- Born: Hugh Alexander Spikes
- Education: University of Cambridge (BA) Imperial College London (PhD)
- Awards: STLE International Award (2004) IMechE Tribology Gold Medal (2004) ASME Mayo D. Hersey Award (2004)
- Scientific career
- Fields: Tribology
- Institutions: Imperial College London
- Thesis: Physical and chemical adsorption in boundary lubrication (1972)
- Doctoral advisor: Alastair Cameron
- Doctoral students: Maggie Aderin-Pocock
- Website: imperial.ac.uk/people/h.spikes

= Hugh Spikes =

British mechanical engineer

Hugh Alexander Spikes is a British mechanical engineer. He is emeritus professor of tribology at Imperial College London. He is the former head of the Tribology Group at Imperial College. Tribology is the science and engineering of friction, lubrication and wear.

== Early life and education ==
Spikes was born in 1945. He studied the Natural Sciences Tripos at the University of Cambridge, graduating in 1968. He obtained his Doctor of Philosophy for research in tribology from Imperial College London in 1972. His PhD research was performed under the supervision of Professor Alastair Cameron.

== Research and career==
Spikes has published over 300 peer-reviewed papers and patents in the field of tribology, spanning many aspects of liquid lubricant behaviour ranging from boundary to hydrodynamic lubrication. Another focus of his research has been lubricant additives, particularly antiwear additives and friction modifiers. As of September 2021, Spikes' work had been cited on more than 17,500 occasions and he had a h-index of 74 and an i10-index of 262 (Google Scholar). He is a member of the Distinguished Advisory Board for the International Tribology Council. He is Editor Emeritus for the Wiley journal Lubrication Science and he is a member of the editorial board of the Springer Nature journals Tribology Letters and Friction.
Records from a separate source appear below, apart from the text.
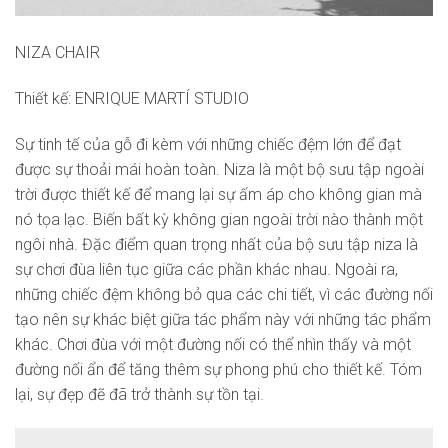
NIZA CHAIR
Thiết kế: ENRIQUE MARTÍ STUDIO
Sự tinh tế của gỗ đi kèm với những chiếc đệm lớn để đạt
được sự thoải mái hoàn toàn. Niza là một bộ sưu tập ngoài
trời được thiết kế để mang lại sự ấm áp cho không gian mà
nó tọa lạc. Biến bất kỳ không gian ngoài trời nào thành một
ngôi nhà. Đặc điểm quan trọng nhất của bộ sưu tập niza là
sự chơi đùa liên tục giữa các phần khác nhau. Ngoài ra,
những chiếc đệm không bỏ qua các chi tiết, vì các đường nối
tạo nên sự khác biệt giữa tác phẩm này với những tác phẩm
khác. Chơi đùa với một đường nối có thể nhìn thấy và một
đường nối ẩn để tăng thêm sự phong phú cho thiết kế. Tóm
lại, sự đẹp đẽ đã trở thành sự tồn tại.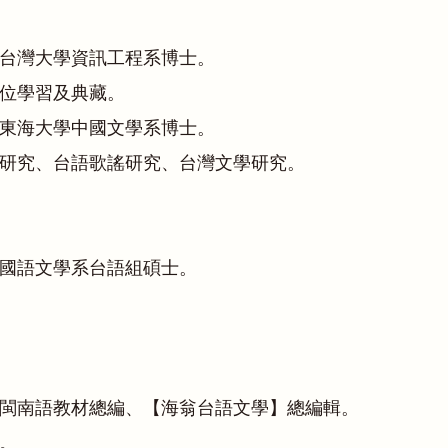
台灣大學資訊工程系博士。
位學習及典藏。
東海大學中國文學系博士。
研究、台語歌謠研究、台灣文學研究。
國語文學系台語組碩士。
閩南語教材總編、【海翁台語文學】總編輯。
。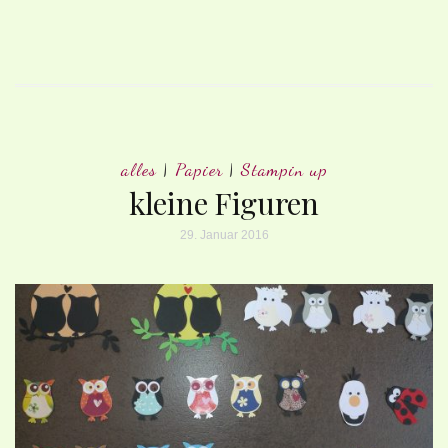
alles
|
Papier
|
Stampin up
kleine Figuren
29. Januar 2016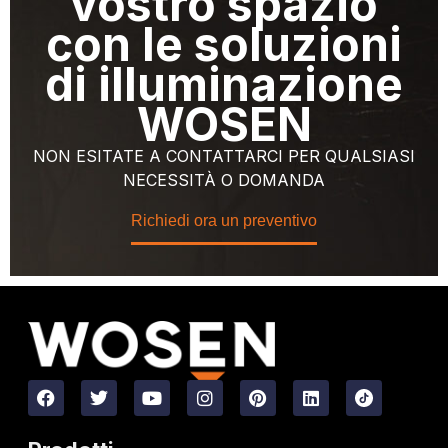
vostro spazio
con le soluzioni
di illuminazione
WOSEN
NON ESITATE A CONTATTARCI PER QUALSIASI
NECESSITÀ O DOMANDA
Richiedi ora un preventivo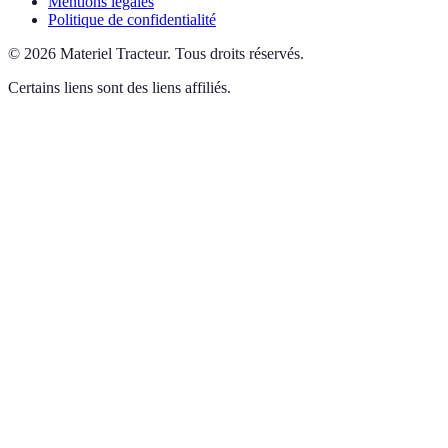
Mentions légales
Politique de confidentialité
©
2026
Materiel Tracteur
.
Tous droits réservés.
Certains liens sont des liens affiliés.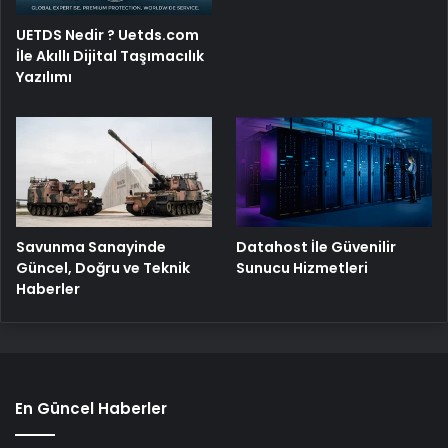
UETDS Nedir ? Uetds.com
İle Akıllı Dijital Taşımacılık
Yazılımı
Savunma Sanayinde
Datahost İle Güvenilir
Güncel, Doğru ve Teknik
Sunucu Hizmetleri
Haberler
En Güncel Haberler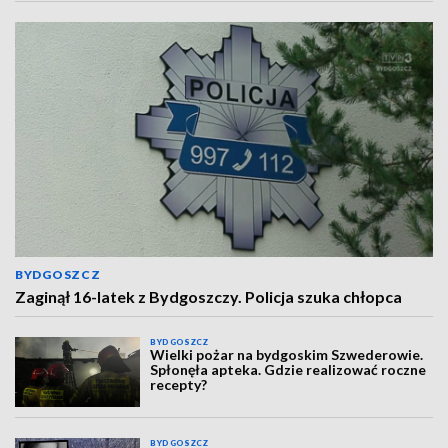
BYDGOSZCZ
Zaginął 16-latek z Bydgoszczy. Policja szuka chłopca
BYDGOSZCZ
Wielki pożar na bydgoskim Szwederowie.
Spłonęła apteka. Gdzie realizować roczne
recepty?
BYDGOSZCZ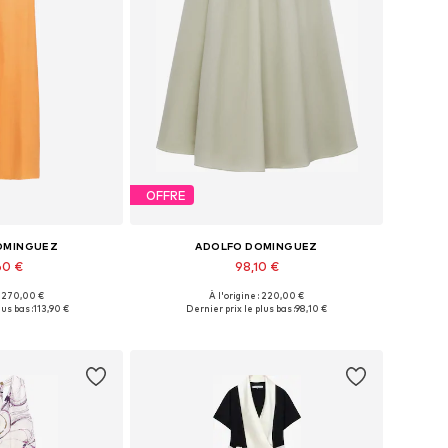
OFFRE
OMINGUEZ
ADOLFO DOMINGUEZ
60 €
98,10 €
 : 270,00 €
À l'origine : 220,00 €
 34, 36, 38, 40, 42
Tailles disponibles: 34, 36, 38, 40, 42
us bas :
113,90 €
Dernier prix le plus bas :
98,10 €
au panier
Ajouter au panier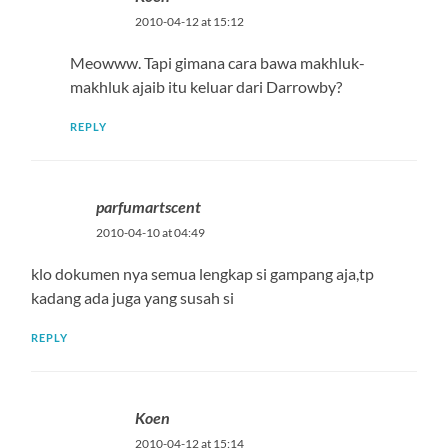
2010-04-12 at 15:12
Meowww. Tapi gimana cara bawa makhluk-
makhluk ajaib itu keluar dari Darrowby?
REPLY
parfumartscent
2010-04-10 at 04:49
klo dokumen nya semua lengkap si gampang aja,tp
kadang ada juga yang susah si
REPLY
Koen
2010-04-12 at 15:14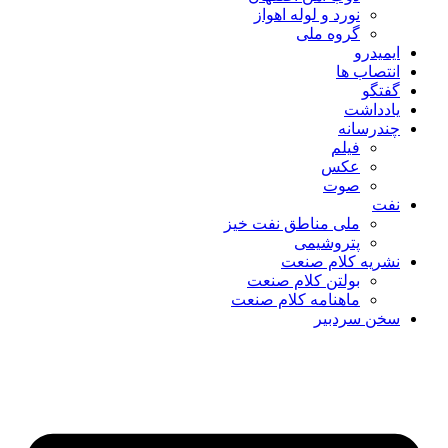
نورد و لوله اهواز
گروه ملی
ایمیدرو
انتصاب ها
گفتگو
یادداشت
چندرسانه
فیلم
عکس
صوت
نفت
ملی مناطق نفت خیز
پتروشیمی
نشریه کلام صنعت
بولتن کلام صنعت
ماهنامه کلام صنعت
سخن سردبیر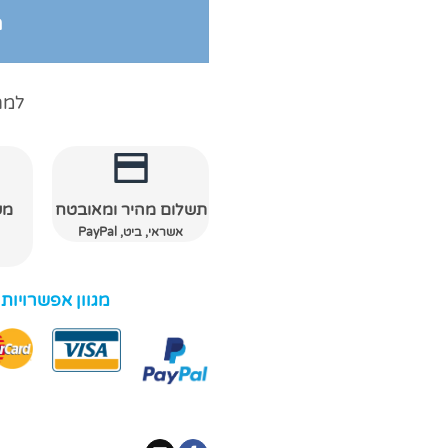
ה
למה
תשלום מהיר ומאובטח
מש
אשראי, ביט, PayPal
מגוון אפשרויות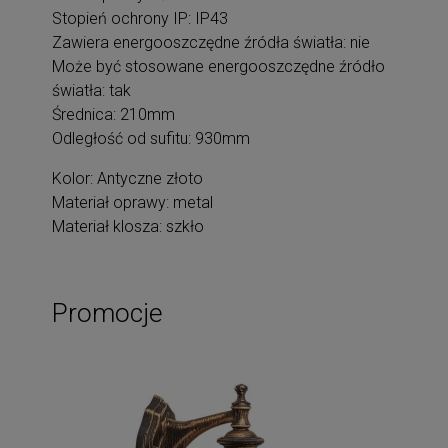
Stopień ochrony IP: IP43
Zawiera energooszczędne źródła światła: nie
Może być stosowane energooszczędne źródło
światła: tak
Średnica: 210mm
Odległość od sufitu: 930mm
Kolor: Antyczne złoto
Materiał oprawy: metal
Materiał klosza: szkło
Promocje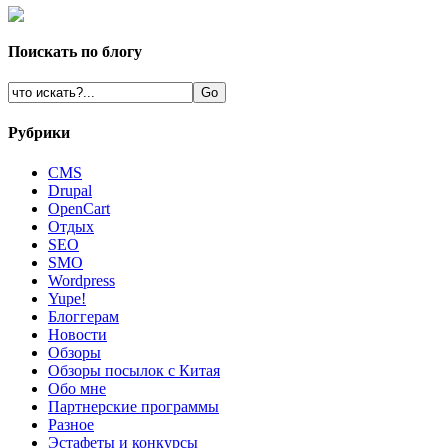
Поискать по блогу
Рубрики
CMS
Drupal
OpenCart
Oтдых
SEO
SMO
Wordpress
Yupe!
Блоггерам
Новости
Обзоры
Обзоры посылок с Китая
Обо мне
Партнерские программы
Разное
Эстафеты и конкурсы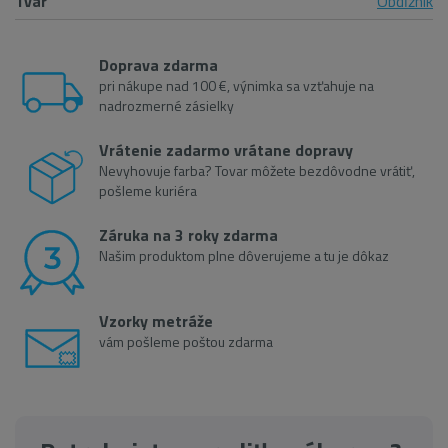
Tvar
Obdĺžnik
Doprava zdarma
pri nákupe nad 100 €, výnimka sa vzťahuje na
nadrozmerné zásielky
Vrátenie zadarmo vrátane dopravy
Nevyhovuje farba? Tovar môžete bezdôvodne vrátiť,
pošleme kuriéra
Záruka na 3 roky zdarma
Našim produktom plne dôverujeme a tu je dôkaz
Vzorky metráže
vám pošleme poštou zdarma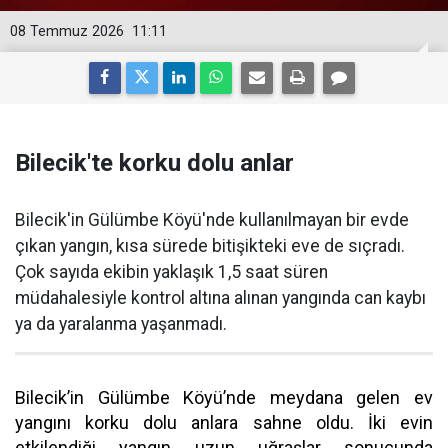
08 Temmuz 2026
11:11
Bilecik'te korku dolu anlar
Bilecik'in Gülümbe Köyü'nde kullanılmayan bir evde
çıkan yangın, kısa sürede bitişikteki eve de sıçradı.
Çok sayıda ekibin yaklaşık 1,5 saat süren
müdahalesiyle kontrol altına alınan yangında can kaybı
ya da yaralanma yaşanmadı.
Bilecik’in Gülümbe Köyü’nde meydana gelen ev
yangını korku dolu anlara sahne oldu. İki evin
etkilendiği yangın uzun uğraşlar sonucunda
Spikes was the Head of the Tribology Group at Imperial College, he was succeeded in this role by Professor Daniele Dini.

=== Honours and awards ===
In 2004, Spikes was awarded the three major medals that are bestowed internationally for contributions to tribology, the International Award of the Society of Tribologists and Lubrication Engineers (STLE), the Mayo D. Hersey Award of the American Society of Mechanical Engineers (ASME), and the Tribology Trust Gold Medal of the Institution of Mechanical Engineers (IMechE). With his research students, he has also received ten best paper awards, from the STLE, the ASME and the IMechE. In 2019, he received The Tribochemistry Award from the Japanese Society of Tribologists.

In 2012, he was elected as a Fellow of the Royal Academy of Engineering (FREng). He is also a Fellow of the Institution of Mechanical Engineers (FIMechE), a Chartered Engineer (CEng) and a Fellow of the Society of Tribologists and Lubrication Engineers.